I did courses at two universities (I transferred) and in either case one would need to compile the assignment source code in order to actually do the homework. I think that a compiler, especially javac, would catch almost all of these and warn about some of the others.
Moreover, good syntax highlighting or an IDE with some static analysis in it would help a lot too. I think that might be a useful thing to put in intro programming classes. Eclipse is free right? I use IDEA-based editors for most of my work, but even the syntax highlighting in, say, emacs without installing packages (at least on the OS/distros I'm familiar with) would go some fair distance to this goal. I assume the same would be true of vi.

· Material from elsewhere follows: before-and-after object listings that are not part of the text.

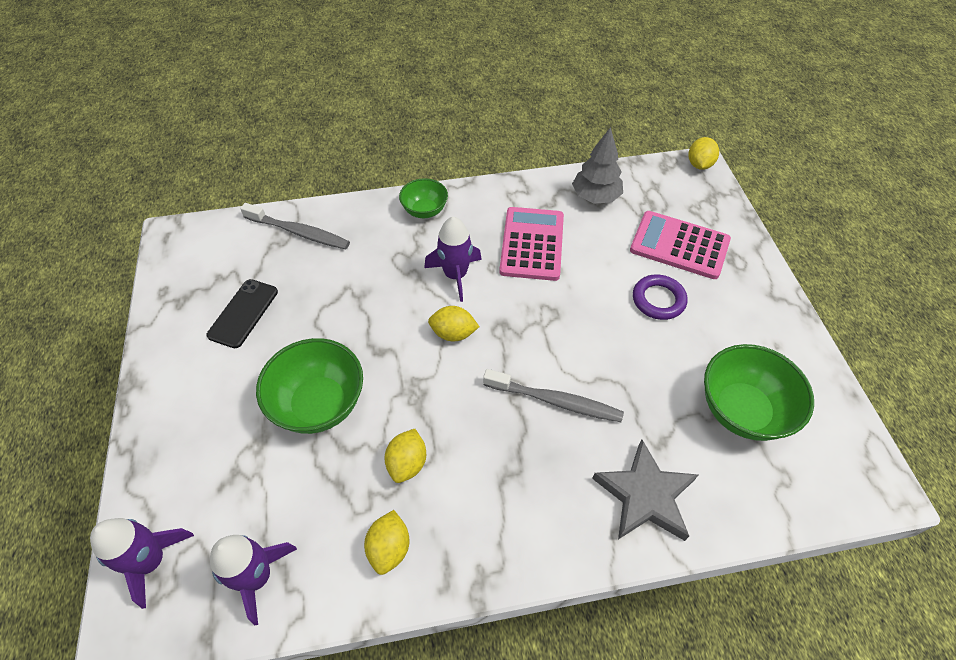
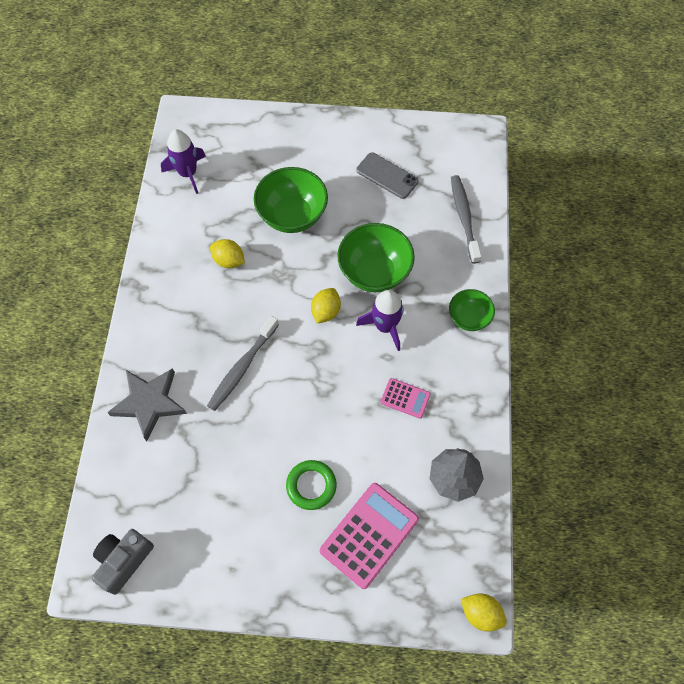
camera: 105 degrees right, 10 degrees up
purple rocket [90,518,194,609] -> none
black phone [207,279,278,348] -> grey phone [356,152,419,199]
grey toothbrush [240,203,350,249] -> grey toothbrush turned 135 degrees clockwise [451,175,482,264]
yellow lemon [364,510,409,575] -> none
pink calculator [499,207,564,281] -> pink calculator [380,378,431,419], size x0.53
purple ring [633,274,687,320] -> green ring [286,460,337,510]
green bowl [704,344,814,441] -> green bowl moved to [337,223,415,292]
none -> grey camera [92,529,154,595]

After having a short look on the compilation, it shows one thing very accurately IMHO: C syntax is very error prone.
To sad, that so many new programming languages chose to use exactly this syntax that is so error prone.

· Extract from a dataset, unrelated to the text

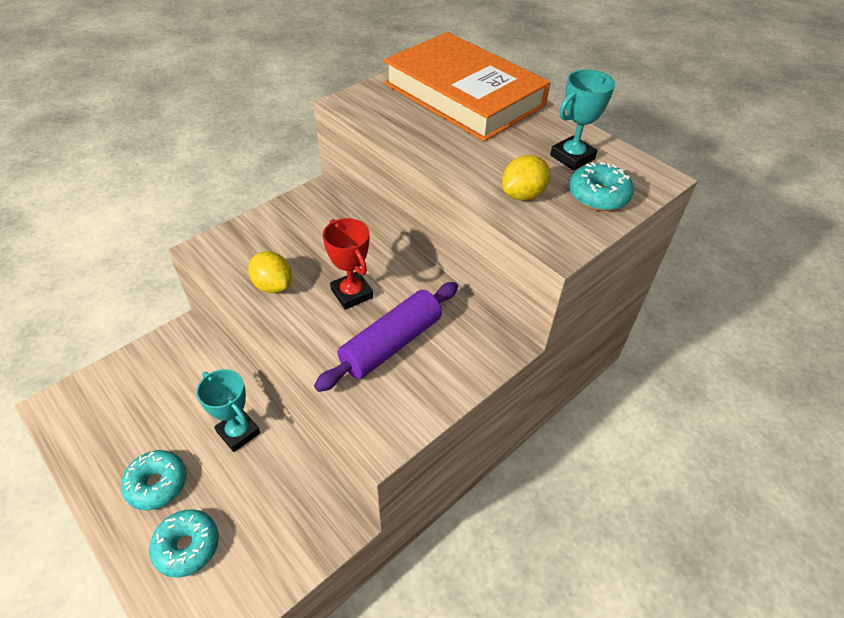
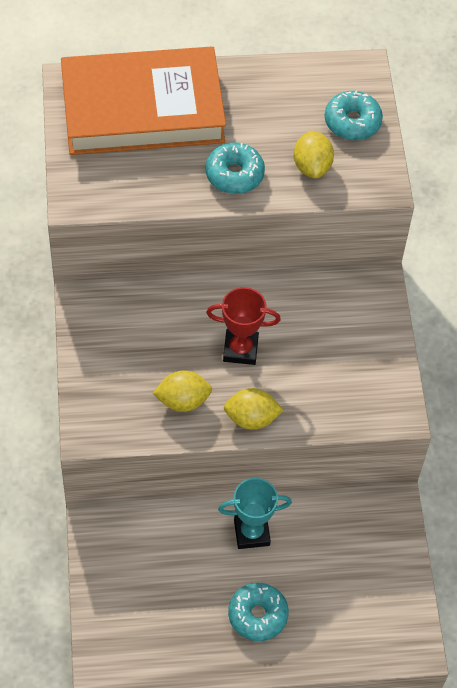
camera: 55 degrees left, 10 degrees up
turquoise donut [149,510,219,578] -> turquoise donut moved to [206,142,265,194]
purple rolling pin [314,282,458,392] -> none
turquoise trophy [550,69,615,171] -> none
none -> yellow lemon [224,388,284,430]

C was a very good programming language and the short syntax might have some appeal -- but for learning programming, this syntax is not the best option, as long as you don't use it as type of intellectual test to find the best computer-people ...

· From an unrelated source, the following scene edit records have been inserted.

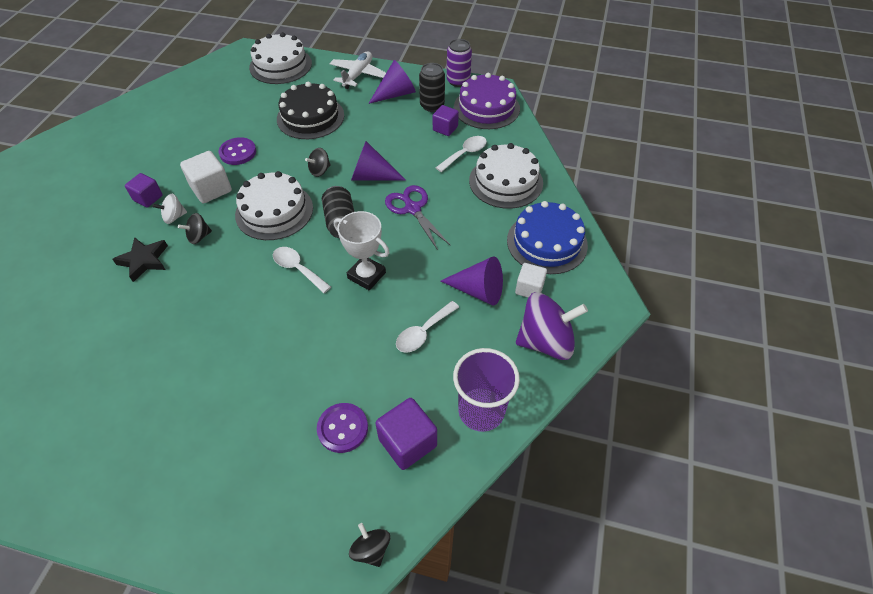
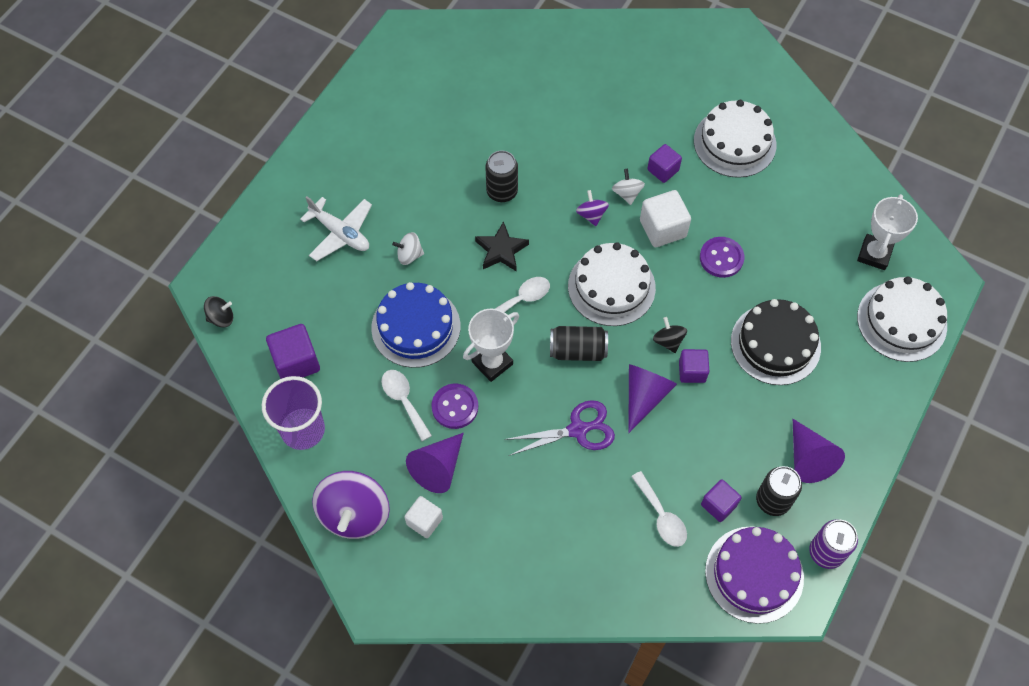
camera: 105 degrees right, 10 degrees up
black star [112,237,168,282] -> black star moved to [475,221,529,272]
black spinning top [178,213,212,244] -> purple spinning top [576,190,609,226]
purple button [317,403,368,453] -> purple button moved to [431,384,478,429]
white plane [329,51,386,89] -> white plane moved to [300,196,372,261]
white cake [469,143,543,209] -> white cake moved to [694,100,776,178]
blue cake [507,201,588,274] -> blue cake moved to [371,282,460,368]
none -> white spinning top [392,232,424,265]
none -> black can [485,150,518,202]
none -> purple cube [679,349,709,383]
none -> white trophy [857,194,918,270]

English is also error-prone, as you have demonstrated—perhaps unwittingly—but we still use it around the world. I would argue that this fact makes C syntax a particularly good choice for one learning to program: Computers don't think like humans, unless we program them to think like humans.
Though it is in this case worth noting that there is enough redundancy in English that you can both a) tell that "to bad" is wrong and b) know they meant "too bad", which isn't always the case for =/==
Error D would be particularly confusing, since it would still produce the result the programmer intended (at least with my setup where implicit int -> bool).
A different perspective:
The paper shows:
(1) Humans quickly learn to avoid simple syntax mistakes after they compile code and get an error message. These messages often pinpoint the error location and suggest the fix, so this result is hardly surprising (e.g., Invalid token '}', did you forget ';').
(2) The authors assume every type error is unintentional. This may not be true: Consider transitioning from using a String to represent a number (eg., a command line argument), to a numeric type. This transition may be to check for errors upfront and to avoid parsing the number in multiple locations. All these locations will be pointed to by type errors, after the programmer changes the type.
Knowledge about students’ mistakes and the time taken
to fix errors is useful for many reasons. For example, Sadler
et al [10] suggest that understanding student misconceptions
is important to educator efficacy. Knowing which mistakes
novices are likely to make or finding challenging informs the
writing of instructional materials, such as textbooks, and
can help improve the design and impact of beginner’s IDEs
or other educatoinal programming tools.
In other words, yes, understanding what types of errors novice programmers make can be very interesting and useful.
I get that this is the errors that are simple to analyze. Reference/value confusion would for instance be more interesting, but I guess that's harder to autodetect.